Set out the lines as a numbered list, from the start of the entries through the line containing "D-Display 268*800 Auflösung 400", with both ends included. Leave out any blank lines.

*** Entries provided Section Begins ***

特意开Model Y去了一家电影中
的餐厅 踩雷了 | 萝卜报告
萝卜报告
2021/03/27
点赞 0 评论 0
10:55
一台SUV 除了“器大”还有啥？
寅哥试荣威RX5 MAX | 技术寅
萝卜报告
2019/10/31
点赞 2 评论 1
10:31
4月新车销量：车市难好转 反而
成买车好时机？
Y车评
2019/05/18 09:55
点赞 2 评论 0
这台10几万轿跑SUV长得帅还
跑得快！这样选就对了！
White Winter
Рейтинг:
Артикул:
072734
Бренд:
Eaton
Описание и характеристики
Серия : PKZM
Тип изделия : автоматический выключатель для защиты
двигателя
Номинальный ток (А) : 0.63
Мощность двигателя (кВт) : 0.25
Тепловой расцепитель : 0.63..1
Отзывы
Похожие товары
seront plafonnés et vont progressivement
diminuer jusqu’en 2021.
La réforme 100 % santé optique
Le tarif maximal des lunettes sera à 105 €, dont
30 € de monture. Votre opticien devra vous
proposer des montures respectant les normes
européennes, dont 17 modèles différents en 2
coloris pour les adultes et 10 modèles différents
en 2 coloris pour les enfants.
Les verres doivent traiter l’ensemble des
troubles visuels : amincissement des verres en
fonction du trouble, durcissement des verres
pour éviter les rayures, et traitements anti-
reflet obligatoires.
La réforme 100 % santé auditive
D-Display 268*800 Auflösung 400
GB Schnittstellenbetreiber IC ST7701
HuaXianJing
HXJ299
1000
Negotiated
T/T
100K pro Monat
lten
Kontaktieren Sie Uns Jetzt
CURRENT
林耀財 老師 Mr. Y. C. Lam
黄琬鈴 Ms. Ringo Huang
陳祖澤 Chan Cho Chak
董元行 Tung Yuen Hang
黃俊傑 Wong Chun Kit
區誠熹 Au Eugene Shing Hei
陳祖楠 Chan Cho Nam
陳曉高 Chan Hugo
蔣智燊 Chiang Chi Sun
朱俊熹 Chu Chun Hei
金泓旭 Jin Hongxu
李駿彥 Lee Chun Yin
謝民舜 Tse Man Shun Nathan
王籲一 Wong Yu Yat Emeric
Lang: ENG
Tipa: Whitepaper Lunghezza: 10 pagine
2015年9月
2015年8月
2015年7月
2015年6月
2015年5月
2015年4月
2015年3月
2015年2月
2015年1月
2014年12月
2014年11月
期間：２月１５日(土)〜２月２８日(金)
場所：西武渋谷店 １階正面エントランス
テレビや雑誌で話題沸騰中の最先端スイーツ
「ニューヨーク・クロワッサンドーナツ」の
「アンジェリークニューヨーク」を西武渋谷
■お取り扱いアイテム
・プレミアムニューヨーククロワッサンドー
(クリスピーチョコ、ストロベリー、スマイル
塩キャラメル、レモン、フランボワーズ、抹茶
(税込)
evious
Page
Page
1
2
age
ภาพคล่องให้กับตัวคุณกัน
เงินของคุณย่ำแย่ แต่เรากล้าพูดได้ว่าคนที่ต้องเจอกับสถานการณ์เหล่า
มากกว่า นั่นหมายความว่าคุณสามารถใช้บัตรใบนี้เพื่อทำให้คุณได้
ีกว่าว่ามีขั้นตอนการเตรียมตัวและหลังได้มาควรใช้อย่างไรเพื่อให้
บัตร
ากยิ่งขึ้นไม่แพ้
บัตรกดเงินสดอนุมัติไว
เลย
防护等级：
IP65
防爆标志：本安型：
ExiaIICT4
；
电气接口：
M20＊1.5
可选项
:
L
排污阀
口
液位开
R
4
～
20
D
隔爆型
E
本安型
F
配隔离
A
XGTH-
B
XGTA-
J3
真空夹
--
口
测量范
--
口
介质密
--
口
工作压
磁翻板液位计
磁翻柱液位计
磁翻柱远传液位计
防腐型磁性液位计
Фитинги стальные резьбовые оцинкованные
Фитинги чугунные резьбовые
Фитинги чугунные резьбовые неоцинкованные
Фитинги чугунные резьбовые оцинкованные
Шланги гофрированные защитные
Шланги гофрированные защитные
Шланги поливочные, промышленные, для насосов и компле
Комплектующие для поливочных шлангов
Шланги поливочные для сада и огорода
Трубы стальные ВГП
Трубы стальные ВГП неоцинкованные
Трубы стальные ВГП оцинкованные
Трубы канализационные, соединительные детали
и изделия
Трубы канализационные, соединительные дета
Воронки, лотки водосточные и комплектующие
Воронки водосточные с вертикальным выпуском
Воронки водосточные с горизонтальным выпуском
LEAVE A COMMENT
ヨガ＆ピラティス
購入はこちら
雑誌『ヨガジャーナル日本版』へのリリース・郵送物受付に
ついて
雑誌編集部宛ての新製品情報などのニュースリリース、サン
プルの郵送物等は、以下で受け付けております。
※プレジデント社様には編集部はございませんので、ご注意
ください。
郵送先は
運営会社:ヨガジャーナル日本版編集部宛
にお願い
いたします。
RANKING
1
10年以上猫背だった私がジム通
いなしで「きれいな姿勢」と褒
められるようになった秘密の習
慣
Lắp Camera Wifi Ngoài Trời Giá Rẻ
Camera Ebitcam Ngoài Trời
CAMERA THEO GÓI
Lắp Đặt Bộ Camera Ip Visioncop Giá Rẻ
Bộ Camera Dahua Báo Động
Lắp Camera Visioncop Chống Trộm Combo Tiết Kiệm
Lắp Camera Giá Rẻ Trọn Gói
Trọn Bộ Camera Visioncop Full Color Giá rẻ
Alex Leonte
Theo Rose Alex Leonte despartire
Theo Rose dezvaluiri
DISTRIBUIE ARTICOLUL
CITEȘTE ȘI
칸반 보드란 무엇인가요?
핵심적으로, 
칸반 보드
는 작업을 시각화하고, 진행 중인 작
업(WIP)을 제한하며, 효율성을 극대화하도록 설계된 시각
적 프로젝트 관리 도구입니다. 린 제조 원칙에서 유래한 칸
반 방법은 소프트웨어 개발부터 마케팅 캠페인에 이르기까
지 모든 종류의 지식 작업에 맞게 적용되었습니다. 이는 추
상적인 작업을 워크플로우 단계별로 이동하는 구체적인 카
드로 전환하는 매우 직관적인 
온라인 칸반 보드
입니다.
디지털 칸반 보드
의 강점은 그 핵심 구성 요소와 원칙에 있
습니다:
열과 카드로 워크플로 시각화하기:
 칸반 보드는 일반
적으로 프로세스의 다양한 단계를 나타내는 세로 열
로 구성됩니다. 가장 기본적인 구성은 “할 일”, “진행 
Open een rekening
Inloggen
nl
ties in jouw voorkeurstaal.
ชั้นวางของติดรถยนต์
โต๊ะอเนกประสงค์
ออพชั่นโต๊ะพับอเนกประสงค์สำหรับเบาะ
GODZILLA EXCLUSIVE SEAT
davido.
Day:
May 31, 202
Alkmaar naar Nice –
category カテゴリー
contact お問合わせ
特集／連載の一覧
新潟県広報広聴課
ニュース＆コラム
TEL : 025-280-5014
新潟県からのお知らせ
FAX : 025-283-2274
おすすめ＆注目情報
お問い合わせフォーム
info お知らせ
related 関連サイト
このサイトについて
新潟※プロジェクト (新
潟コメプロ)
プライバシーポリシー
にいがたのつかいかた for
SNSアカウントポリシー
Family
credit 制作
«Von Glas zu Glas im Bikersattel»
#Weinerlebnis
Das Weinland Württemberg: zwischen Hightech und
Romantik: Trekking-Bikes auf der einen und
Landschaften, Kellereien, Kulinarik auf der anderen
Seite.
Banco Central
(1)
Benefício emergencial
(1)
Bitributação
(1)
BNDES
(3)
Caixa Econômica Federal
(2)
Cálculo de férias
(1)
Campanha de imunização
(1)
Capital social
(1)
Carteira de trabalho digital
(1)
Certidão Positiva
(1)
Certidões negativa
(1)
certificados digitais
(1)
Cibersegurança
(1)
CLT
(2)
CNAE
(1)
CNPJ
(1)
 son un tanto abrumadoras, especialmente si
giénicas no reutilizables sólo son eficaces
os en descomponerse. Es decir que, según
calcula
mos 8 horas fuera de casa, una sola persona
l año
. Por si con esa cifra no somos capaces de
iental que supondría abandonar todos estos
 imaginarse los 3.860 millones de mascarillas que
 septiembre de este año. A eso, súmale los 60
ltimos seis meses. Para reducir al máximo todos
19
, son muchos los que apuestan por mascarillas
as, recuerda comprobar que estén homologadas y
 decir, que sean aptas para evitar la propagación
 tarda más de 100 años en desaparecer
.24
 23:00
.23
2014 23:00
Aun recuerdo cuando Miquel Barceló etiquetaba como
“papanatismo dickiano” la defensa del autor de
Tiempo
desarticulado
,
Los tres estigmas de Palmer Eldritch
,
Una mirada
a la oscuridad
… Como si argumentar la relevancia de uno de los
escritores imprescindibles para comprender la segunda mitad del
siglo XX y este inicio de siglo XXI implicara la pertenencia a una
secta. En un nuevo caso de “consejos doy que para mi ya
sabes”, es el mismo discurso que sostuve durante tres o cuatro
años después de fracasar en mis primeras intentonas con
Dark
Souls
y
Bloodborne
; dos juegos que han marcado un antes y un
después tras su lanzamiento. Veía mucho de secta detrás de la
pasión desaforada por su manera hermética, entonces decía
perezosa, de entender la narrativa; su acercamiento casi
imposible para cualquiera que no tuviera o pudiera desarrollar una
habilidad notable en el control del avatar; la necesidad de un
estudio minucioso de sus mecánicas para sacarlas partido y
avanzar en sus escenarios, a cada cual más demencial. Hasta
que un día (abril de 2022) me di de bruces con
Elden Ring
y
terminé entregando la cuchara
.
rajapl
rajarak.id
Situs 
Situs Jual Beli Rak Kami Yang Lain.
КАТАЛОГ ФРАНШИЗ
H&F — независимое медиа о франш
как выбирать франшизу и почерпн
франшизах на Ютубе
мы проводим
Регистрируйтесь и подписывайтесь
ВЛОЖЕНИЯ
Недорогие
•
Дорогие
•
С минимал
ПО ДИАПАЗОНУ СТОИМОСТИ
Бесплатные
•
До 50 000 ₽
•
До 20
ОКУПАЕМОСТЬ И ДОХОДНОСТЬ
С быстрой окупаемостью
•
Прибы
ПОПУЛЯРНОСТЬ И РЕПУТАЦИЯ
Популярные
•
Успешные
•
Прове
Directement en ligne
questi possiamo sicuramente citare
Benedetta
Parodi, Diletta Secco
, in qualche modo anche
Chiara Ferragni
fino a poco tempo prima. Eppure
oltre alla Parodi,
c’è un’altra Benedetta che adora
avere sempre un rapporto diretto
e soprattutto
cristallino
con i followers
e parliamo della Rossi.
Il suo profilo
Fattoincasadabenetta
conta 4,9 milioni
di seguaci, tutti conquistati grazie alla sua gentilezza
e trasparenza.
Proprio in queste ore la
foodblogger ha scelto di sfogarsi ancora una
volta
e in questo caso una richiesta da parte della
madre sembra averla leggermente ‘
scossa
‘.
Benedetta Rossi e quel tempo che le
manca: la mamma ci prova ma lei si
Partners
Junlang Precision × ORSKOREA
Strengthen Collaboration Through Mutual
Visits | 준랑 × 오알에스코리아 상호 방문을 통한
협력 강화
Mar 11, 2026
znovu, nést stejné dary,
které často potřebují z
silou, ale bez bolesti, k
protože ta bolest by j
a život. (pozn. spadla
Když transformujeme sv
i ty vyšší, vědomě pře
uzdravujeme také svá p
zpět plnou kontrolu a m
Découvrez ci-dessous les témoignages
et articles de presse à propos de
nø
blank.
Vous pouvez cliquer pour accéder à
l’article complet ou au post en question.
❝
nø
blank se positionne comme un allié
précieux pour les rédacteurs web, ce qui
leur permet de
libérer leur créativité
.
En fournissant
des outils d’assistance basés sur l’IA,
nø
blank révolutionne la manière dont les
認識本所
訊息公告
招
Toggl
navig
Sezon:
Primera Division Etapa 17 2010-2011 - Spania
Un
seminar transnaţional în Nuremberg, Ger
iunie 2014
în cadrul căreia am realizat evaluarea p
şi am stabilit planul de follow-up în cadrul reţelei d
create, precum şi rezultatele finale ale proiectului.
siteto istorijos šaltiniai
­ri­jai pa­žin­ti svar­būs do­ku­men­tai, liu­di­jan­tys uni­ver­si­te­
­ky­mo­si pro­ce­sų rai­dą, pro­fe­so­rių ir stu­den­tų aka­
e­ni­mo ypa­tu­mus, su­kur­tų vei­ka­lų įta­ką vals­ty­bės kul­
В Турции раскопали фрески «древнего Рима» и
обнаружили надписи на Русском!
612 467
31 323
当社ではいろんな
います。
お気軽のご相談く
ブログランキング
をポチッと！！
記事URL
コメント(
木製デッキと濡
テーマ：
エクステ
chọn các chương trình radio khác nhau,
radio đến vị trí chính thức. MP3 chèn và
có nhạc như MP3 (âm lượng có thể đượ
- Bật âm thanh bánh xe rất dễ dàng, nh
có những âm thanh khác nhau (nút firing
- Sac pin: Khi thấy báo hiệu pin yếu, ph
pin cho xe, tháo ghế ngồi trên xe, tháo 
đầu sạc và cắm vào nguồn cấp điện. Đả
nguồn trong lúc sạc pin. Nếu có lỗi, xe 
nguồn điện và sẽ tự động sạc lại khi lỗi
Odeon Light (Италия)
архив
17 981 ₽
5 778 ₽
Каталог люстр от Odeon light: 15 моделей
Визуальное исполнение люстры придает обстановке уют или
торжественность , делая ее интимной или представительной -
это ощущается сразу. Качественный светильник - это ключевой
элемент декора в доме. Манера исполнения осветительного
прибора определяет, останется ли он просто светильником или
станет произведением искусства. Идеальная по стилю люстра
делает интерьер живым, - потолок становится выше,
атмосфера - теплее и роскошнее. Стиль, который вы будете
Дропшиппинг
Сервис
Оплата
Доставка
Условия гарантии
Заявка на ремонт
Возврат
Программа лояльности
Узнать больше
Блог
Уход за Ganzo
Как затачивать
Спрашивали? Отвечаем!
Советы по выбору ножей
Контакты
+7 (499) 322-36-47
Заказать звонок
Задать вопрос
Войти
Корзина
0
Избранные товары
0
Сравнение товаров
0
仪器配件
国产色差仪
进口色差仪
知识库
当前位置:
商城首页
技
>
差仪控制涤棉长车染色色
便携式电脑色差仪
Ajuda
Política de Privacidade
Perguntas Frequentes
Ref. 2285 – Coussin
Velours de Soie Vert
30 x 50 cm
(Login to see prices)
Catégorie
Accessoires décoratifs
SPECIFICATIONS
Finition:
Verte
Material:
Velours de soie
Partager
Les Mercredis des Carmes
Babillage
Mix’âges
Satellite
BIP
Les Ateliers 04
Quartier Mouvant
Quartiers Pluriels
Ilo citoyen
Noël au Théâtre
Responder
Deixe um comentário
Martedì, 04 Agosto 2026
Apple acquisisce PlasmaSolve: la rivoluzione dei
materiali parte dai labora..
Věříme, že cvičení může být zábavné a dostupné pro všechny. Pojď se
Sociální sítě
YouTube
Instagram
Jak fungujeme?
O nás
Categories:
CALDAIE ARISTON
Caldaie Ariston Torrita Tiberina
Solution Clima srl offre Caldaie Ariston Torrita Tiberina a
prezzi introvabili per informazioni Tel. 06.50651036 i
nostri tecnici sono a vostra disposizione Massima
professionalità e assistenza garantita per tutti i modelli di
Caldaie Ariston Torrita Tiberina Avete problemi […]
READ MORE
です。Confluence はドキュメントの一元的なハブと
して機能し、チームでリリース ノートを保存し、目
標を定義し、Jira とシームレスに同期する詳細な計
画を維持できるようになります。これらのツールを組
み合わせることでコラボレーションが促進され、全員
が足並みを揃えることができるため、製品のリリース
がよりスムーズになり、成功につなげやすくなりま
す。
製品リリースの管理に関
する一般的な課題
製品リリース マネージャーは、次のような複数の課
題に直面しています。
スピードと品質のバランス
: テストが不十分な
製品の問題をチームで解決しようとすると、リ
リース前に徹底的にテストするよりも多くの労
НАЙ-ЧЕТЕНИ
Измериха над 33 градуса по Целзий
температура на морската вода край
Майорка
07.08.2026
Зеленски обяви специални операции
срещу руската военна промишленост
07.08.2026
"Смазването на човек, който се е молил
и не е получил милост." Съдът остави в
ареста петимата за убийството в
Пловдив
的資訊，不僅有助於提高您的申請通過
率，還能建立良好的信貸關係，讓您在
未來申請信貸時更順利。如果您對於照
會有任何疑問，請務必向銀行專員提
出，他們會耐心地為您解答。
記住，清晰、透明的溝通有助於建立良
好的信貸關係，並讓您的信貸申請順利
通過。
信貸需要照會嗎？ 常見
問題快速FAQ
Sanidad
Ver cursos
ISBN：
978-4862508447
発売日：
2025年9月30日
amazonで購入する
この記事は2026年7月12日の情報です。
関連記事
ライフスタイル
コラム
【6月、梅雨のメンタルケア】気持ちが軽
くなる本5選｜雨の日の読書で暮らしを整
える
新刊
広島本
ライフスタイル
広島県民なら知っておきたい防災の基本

*** Entries provided Section Ends ***

» Result for this exercise
1. 特意开Model Y去了一家电影中
2. 的餐厅 踩雷了 | 萝卜报告
3. 萝卜报告
4. 2021/03/27
5. 点赞 0 评论 0
6. 10:55
7. 一台SUV 除了“器大”还有啥？
8. 寅哥试荣威RX5 MAX | 技术寅
9. 萝卜报告
10. 2019/10/31
11. 点赞 2 评论 1
12. 10:31
13. 4月新车销量：车市难好转 反而
14. 成买车好时机？
15. Y车评
16. 2019/05/18 09:55
17. 点赞 2 评论 0
18. 这台10几万轿跑SUV长得帅还
19. 跑得快！这样选就对了！
20. White Winter
21. Рейтинг:
22. Артикул:
23. 072734
24. Бренд:
25. Eaton
26. Описание и характеристики
27. Серия : PKZM
28. Тип изделия : автоматический выключатель для защиты
29. двигателя
30. Номинальный ток (А) : 0.63
31. Мощность двигателя (кВт) : 0.25
32. Тепловой расцепитель : 0.63..1
33. Отзывы
34. Похожие товары
35. seront plafonnés et vont progressivement
36. diminuer jusqu’en 2021.
37. La réforme 100 % santé optique
38. Le tarif maximal des lunettes sera à 105 €, dont
39. 30 € de monture. Votre opticien devra vous
40. proposer des montures respectant les normes
41. européennes, dont 17 modèles différents en 2
42. coloris pour les adultes et 10 modèles différents
43. en 2 coloris pour les enfants.
44. Les verres doivent traiter l’ensemble des
45. troubles visuels : amincissement des verres en
46. fonction du trouble, durcissement des verres
47. pour éviter les rayures, et traitements anti-
48. reflet obligatoires.
49. La réforme 100 % santé auditive
50. D-Display 268*800 Auflösung 400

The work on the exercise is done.